Selasa 16 Apr 2019 05:02 WIB

Kasus Malaysia dan Ujian untuk KPU

KPU harus proaktif membuktikan apakah surat suara yang tercoblos itu palsu atau asli.

Teguh Firmansyah
Foto: Republika/Kurnia Fakhrini
Teguh Firmansyah

REPUBLIKA.CO.ID, oleh Teguh Firmansyah*

Pada 11 April lalu, publik di dalam negeri dihebohkan dengan kabar surat suara yang tercoblos di Selangor, Malaysia.  Surat suara yang disimpan di dalam sebuah ruko itu telah tercoblos atas nama capres dan calon legislatif tertentu.

Nama Rusdi Kirana yang juga duta besar RI untuk Malaysia dibawa-bawa dalam kasus ini. Pasalnya, di antara surat suara yang tercoblos diduga atas nama putranya Davin Kirana. Davin maju lewat Partai Nasdem dan bersaing di dapil Jakarta II yang mencakup wilayah Jaksel, Jakpus dan Luar Negeri.

KPU hingga kini belum berani menyimpulkan, apakah surat suara itu asli atau bukan? KPU nampaknya sangat berhati-hati. Dua utusan KPU telah berada di Malaysia sejak Kamis untuk menggali lebih jauh kebenaran pencoblosan surat suara tersebut.

Namun langkah KPU maupun Bawaslu untuk melihat langsung surat suara masih terganjal. KPU beralasan ruko, tempat kejadian perkara, sudah dipasangi oleh garis polisi.  KPU belum memiliki akses karena polisi Malaysia masih menggunakan surat suara itu sebagai barang bukti dalam proses penyelidikan.  

Di sini KPU harus bersikap proaktif. KPU sebagai insitusi resmi pemerintah, sejatinya bisa meminta izin ke pemerintah Malaysia secara resmi untuk melihat surat suara ini. KPU bisa meminta bantuan Kemenlu lewat pendekatan jalur diplomatik. Jadi, tidak langsung pasrah begitu saja, ketika tak diizinkan oleh pemerintah Malaysia. Setidaknya hal itu mendesak untuk memastikan apakah itu surat suara asli atau bukan?

→ **Cuplikan data**
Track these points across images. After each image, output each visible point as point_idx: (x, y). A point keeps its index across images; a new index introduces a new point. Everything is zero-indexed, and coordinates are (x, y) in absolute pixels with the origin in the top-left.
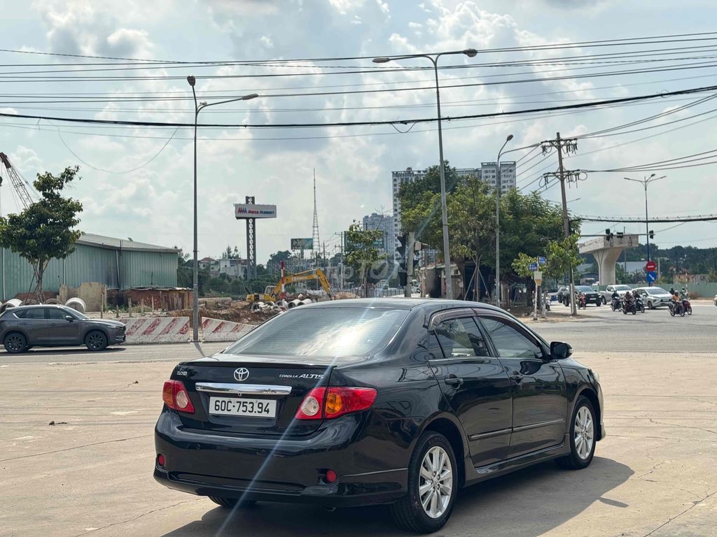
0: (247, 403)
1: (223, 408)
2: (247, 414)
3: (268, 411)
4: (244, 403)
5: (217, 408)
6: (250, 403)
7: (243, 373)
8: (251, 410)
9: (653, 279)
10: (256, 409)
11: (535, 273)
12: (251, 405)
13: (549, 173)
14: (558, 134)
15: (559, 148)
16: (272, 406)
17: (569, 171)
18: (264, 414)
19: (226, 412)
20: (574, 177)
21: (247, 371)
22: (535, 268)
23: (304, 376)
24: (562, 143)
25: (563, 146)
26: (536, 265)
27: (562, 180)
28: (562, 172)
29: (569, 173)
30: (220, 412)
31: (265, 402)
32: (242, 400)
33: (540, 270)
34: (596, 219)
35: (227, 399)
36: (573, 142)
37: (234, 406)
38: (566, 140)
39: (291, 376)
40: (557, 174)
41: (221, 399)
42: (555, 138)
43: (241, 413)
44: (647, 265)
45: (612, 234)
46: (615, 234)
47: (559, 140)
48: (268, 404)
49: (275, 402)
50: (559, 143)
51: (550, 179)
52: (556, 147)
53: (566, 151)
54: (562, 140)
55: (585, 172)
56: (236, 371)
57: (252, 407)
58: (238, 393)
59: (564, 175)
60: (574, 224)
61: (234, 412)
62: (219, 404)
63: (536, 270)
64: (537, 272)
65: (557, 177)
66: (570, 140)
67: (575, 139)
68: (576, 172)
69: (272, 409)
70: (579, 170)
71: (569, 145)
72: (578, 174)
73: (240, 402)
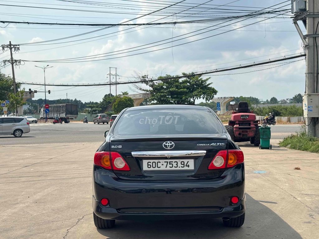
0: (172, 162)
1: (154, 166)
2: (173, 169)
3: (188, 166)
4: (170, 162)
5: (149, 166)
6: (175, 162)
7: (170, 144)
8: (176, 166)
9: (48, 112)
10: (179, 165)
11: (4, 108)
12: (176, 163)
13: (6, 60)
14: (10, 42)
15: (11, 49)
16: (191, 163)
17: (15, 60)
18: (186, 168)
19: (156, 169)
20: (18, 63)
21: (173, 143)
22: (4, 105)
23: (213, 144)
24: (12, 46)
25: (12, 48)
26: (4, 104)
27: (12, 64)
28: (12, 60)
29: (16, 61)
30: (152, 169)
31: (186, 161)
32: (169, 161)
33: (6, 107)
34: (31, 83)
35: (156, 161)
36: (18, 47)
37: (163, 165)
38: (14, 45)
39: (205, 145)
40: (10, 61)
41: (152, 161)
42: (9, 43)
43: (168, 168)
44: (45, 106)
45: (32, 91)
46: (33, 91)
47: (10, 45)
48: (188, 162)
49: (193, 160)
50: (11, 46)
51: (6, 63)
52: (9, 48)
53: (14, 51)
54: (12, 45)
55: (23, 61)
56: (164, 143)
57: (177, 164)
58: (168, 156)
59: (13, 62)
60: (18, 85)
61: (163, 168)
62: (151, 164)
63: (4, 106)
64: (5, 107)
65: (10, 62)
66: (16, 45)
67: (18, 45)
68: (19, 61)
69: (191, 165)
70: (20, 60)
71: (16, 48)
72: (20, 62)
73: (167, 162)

→ **Ketentuan tugas**
Teruskan tulisan opini tentang kasus surat suara tercoblos di Malaysia dan ujian bagi KPU, mulai tepat setelah kalimat terakhir yang tertera.

→ **Hasil berikut**
Karena ini adalah pertanyaan mendasar yang semestinya wajib dijawab terlebih dahulu. Kemudian kalaupun surat suara tersebut palsu, lantas siapa yang menyebarkan? Siapa yang membuat? Dan apa motif di balik pencoblosan itu?

Sebagai penyelenggara pemilu, KPU pasti memiliki alat atau tools untuk mengetahui keaslian surat suara.  Sama sepertinya Bank Indonesia melihat apakah uang tersebut palsu atau bukan. 

Sekali lihat, Bank Indonesia bisa langsung menyimpulkan jika uang itu palsu atau bukan. Nah, kini tugas KPU untuk bertindak cepat, menggunakan semua jalur yang tersedia untuk memastikan keabsahan surat suara tersebut.

Belum lagi jika nanti disimpulkan surat suara itu sah. Akan banyak sekali pertanyaan, termasuk soal bagaimana surat suara itu tercoblos? Bagaimana bisa surat suara ada di kantong plastik hitam dan di simpan di gudang sebuah ruko?

Masalah ini tidak boleh diremehkan karena menyangkut kredibilitas pemilu. Bahkan satu suara sekalipun, KPU tak boleh menganggap remeh.

Ucapan Ketua KPU yang menyatakan, "Kami tidak menghitung (surat suara) yang ditemukan itu, dianggap sampah saja", jangan sampai dianggap sebagai sinyal KPU 'melepaskan' kasus ini.  Semua harus diselidiki sampai menemukan dalang di balik surat suara itu.

Di akar rumput maupun media sosial, kasus ini telah memicu beragam spekulasi. Kubu 01 memandang, pencoblosan ini sengaja digunakan untuk memojokkan kubu Jokowi-Ma'ruf Amin. Pencoblosan surat suara itu juga dinilai sebagai upaya untuk mendelegitimasi pemilu.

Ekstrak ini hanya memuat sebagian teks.